Alerted by the superintendent at John Littig and Lynne Rosen’s Brooklyn, N.Y., apartment building, New York City police found the seemingly happy spouses dead in their home Monday at 11:11 a.m. with plastic bags over their heads.

That their professions were based on promoting happiness and fulfilled lives has made the suicides even more confounding.

Each one had left a suicide note, an NYPD spokesman said, but because the investigation is ongoing, police have declined to reveal the contents.

Rosen, 46, was a consultant and radio talk-show host, according to her personal website. She was previously a psychotherapist-consultant at Inner Power Concepts. Littig, 48, was also a life coach, as well as a motivational speaker, workshop facilitator and a music artist who performed under the name Jadex.

Littig used his experiences as a teacher and performer to “help people find their inner confidence, and build on their real talents and competencies to reach their highest potential,” according to Rosen’s website.

The two frequently worked together.
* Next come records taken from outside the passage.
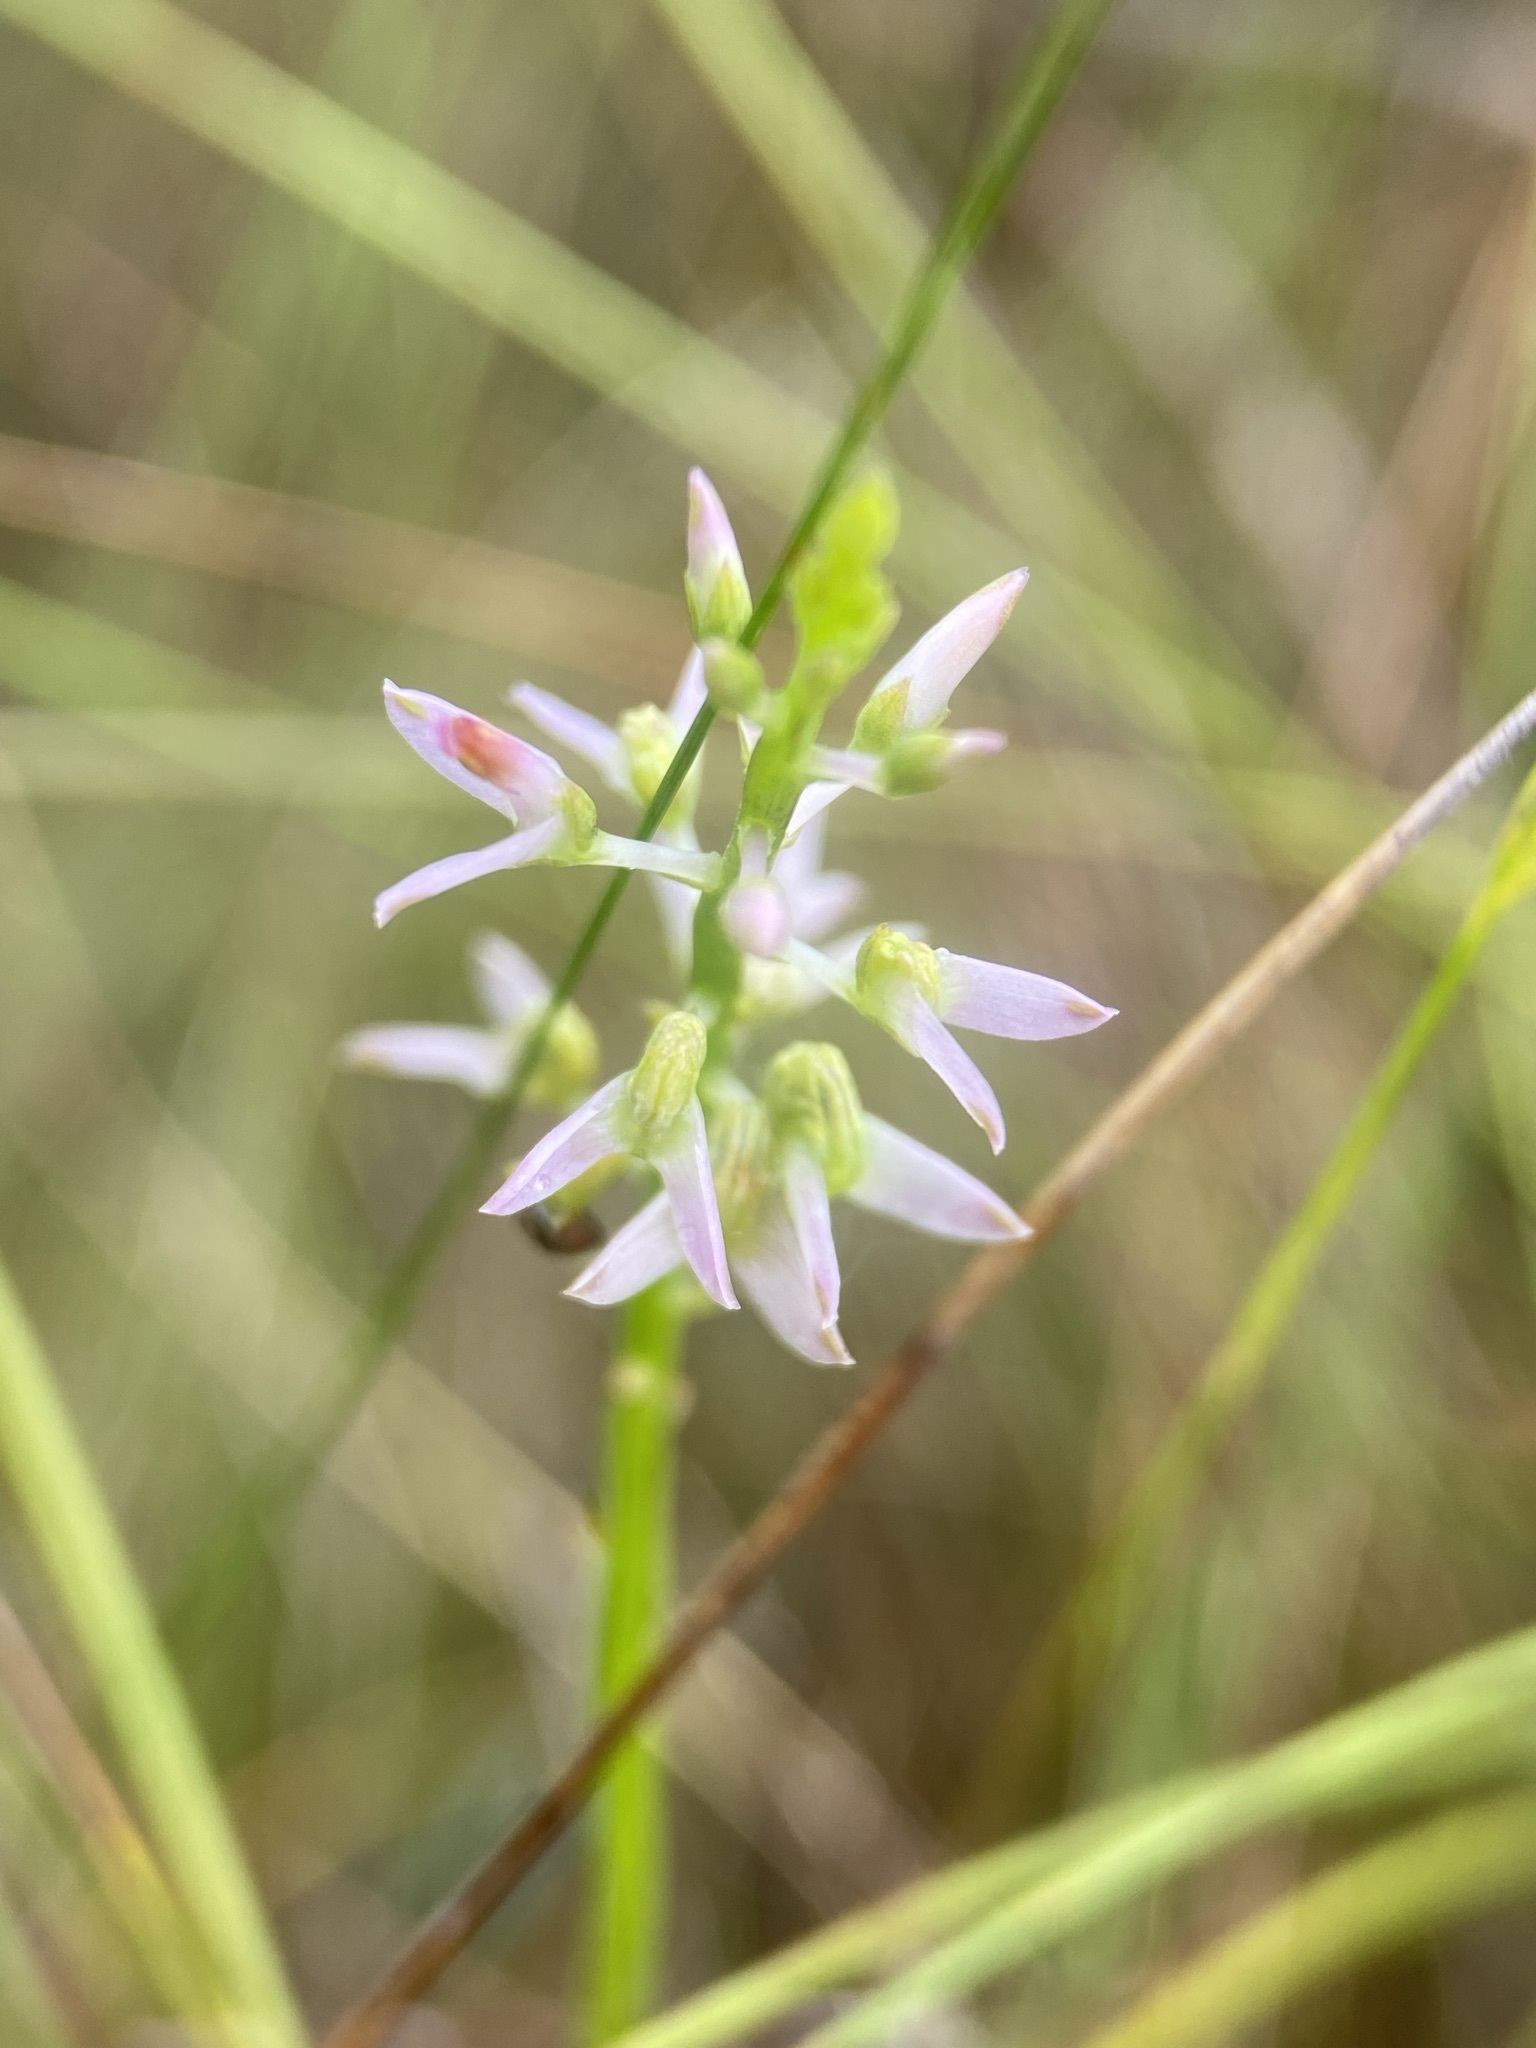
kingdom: Plantae
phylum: Tracheophyta
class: Magnoliopsida
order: Fabales
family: Polygalaceae
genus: Polygala
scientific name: Polygala hookeri
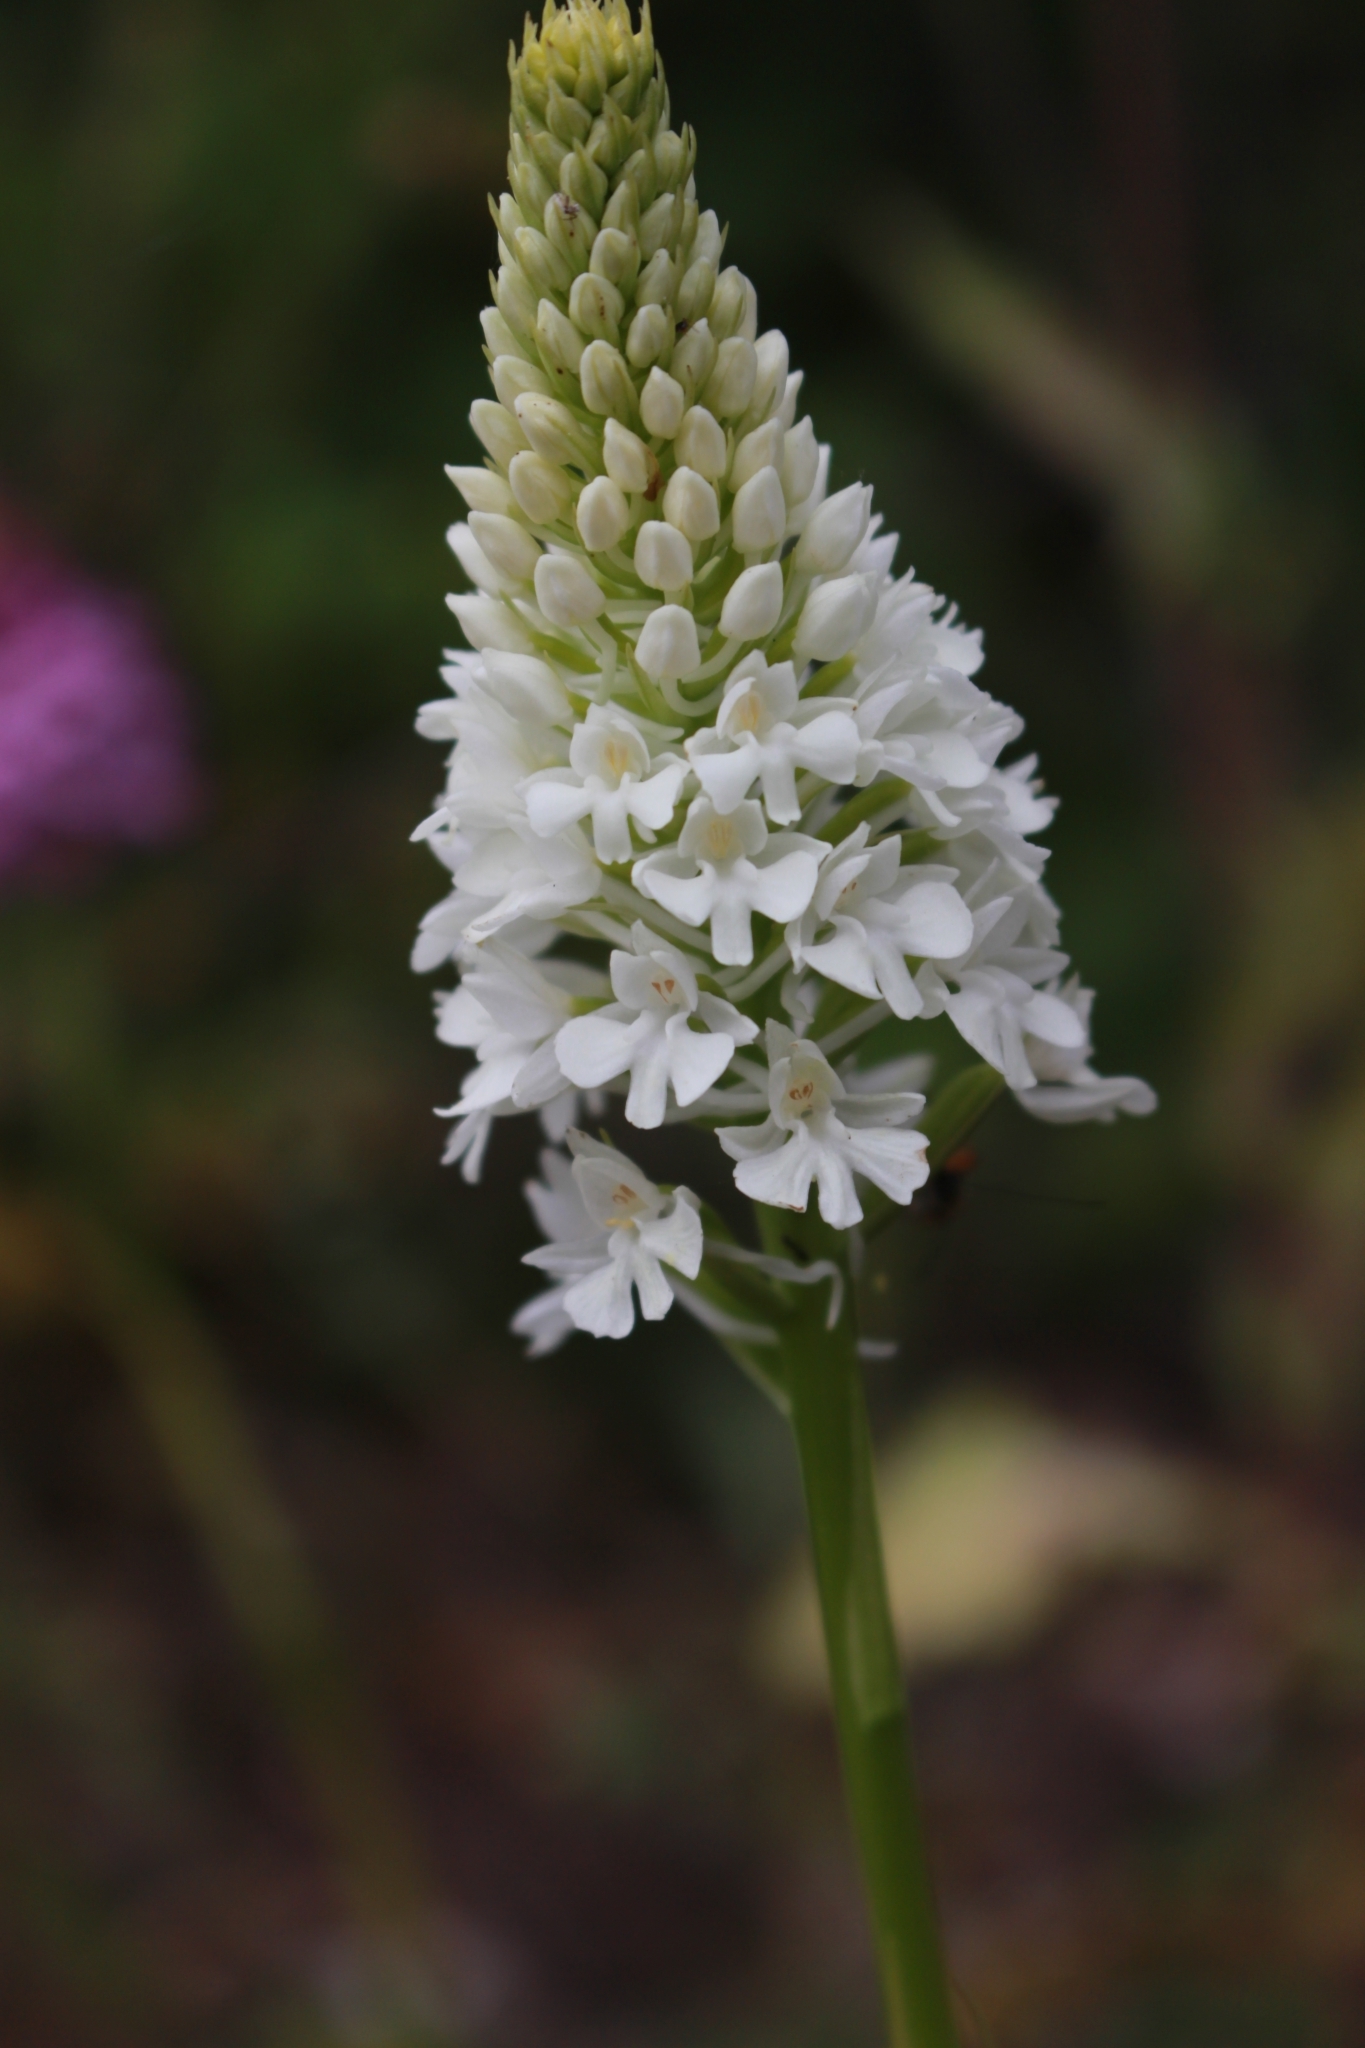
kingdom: Plantae
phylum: Tracheophyta
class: Liliopsida
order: Asparagales
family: Orchidaceae
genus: Anacamptis
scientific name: Anacamptis pyramidalis
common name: Pyramidal orchid
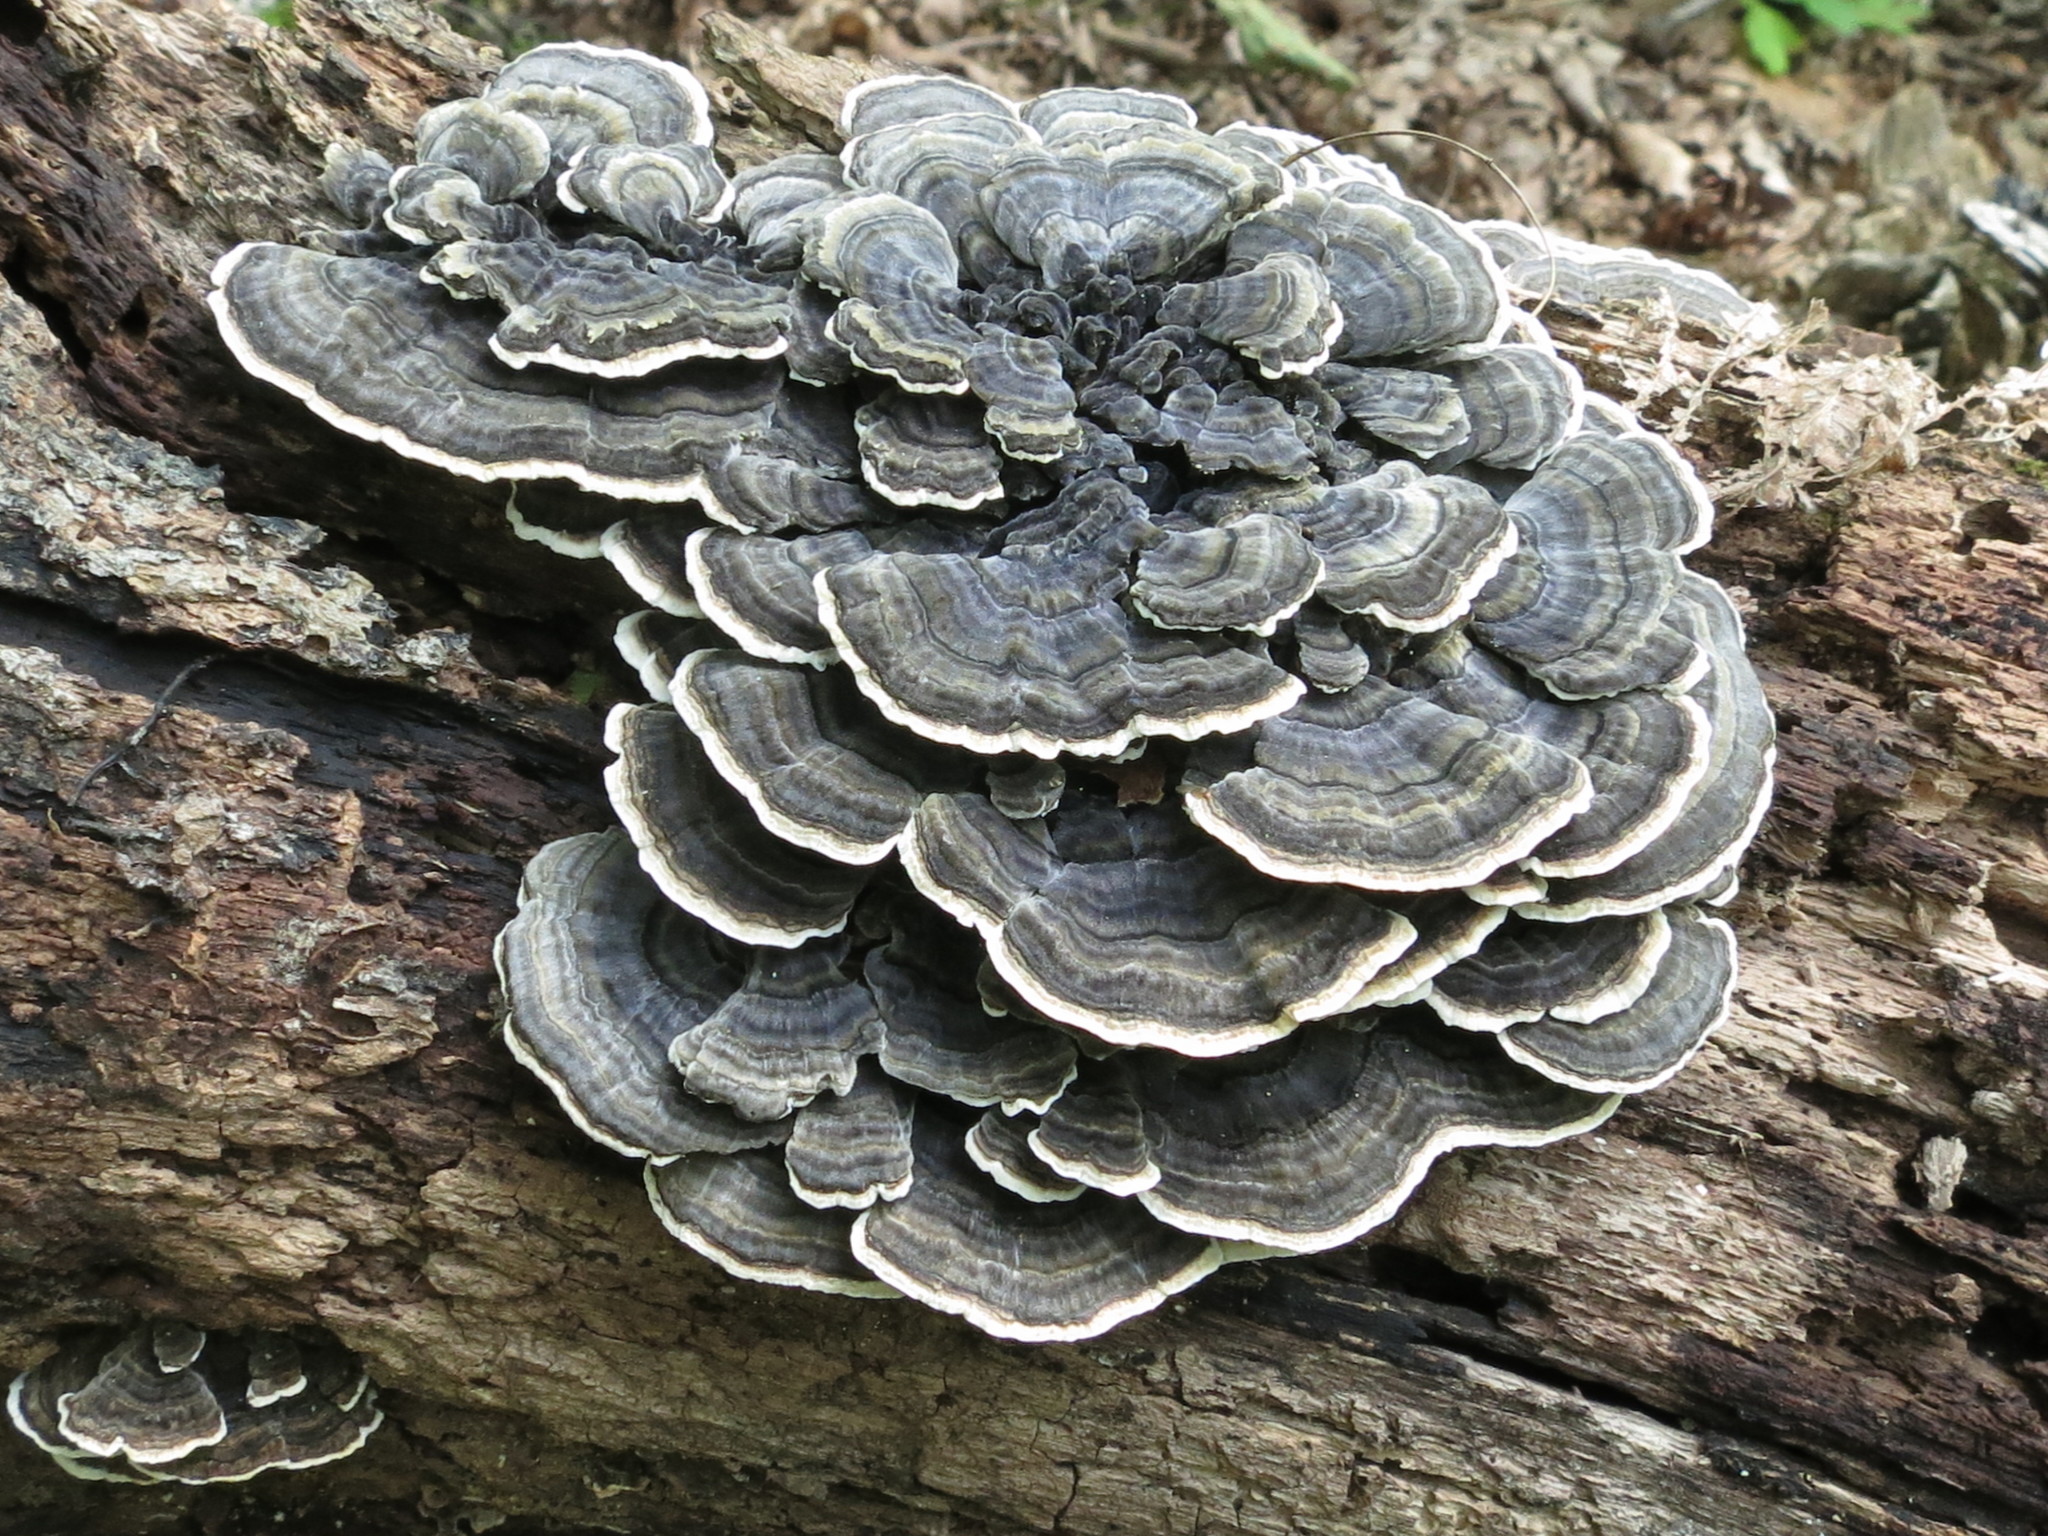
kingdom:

Rosen hosted a call-in talk show, “The Pursuit of Happiness,” on the New York City radio station WBAI. Littig often joined her as a co-host for the show, which focused on personal development.

They also co-founded “Why Not Now,” which their website describes as a life coaching business “designed to help foster and encourage your inner strengths, identify hidden and untapped resources, and put you confidently on the path to designing the life you’ve always wanted to live.”

The double suicide shocked the couple’s Park Slope neighborhood, where few neighbors appeared to have known them.

Lois Katz, who lives across the street from the couple’s apartment but had never met them, said she was shocked that a double-suicide could happen so close to her.

“It had never happened in this neighborhood,” said Katz, 81, who has lived in the Park Slope section of Brooklyn for nearly 50 years.

“I am shocked that someone who is a psychotherapist would have committed suicide,” she said on learning of Rosen’s profession.

But Dr. Peter Kanaris, a clinical psychologist and the coordinator of public education for the New York State Psychological Association, said “no particular group of people is immune to suicide, including mental health professionals.”

Noting that suicide rates among the middle-aged are rising, Kanaris said, “what’s always been a problem is becoming more of a problem and a case like this brings it to public attention.”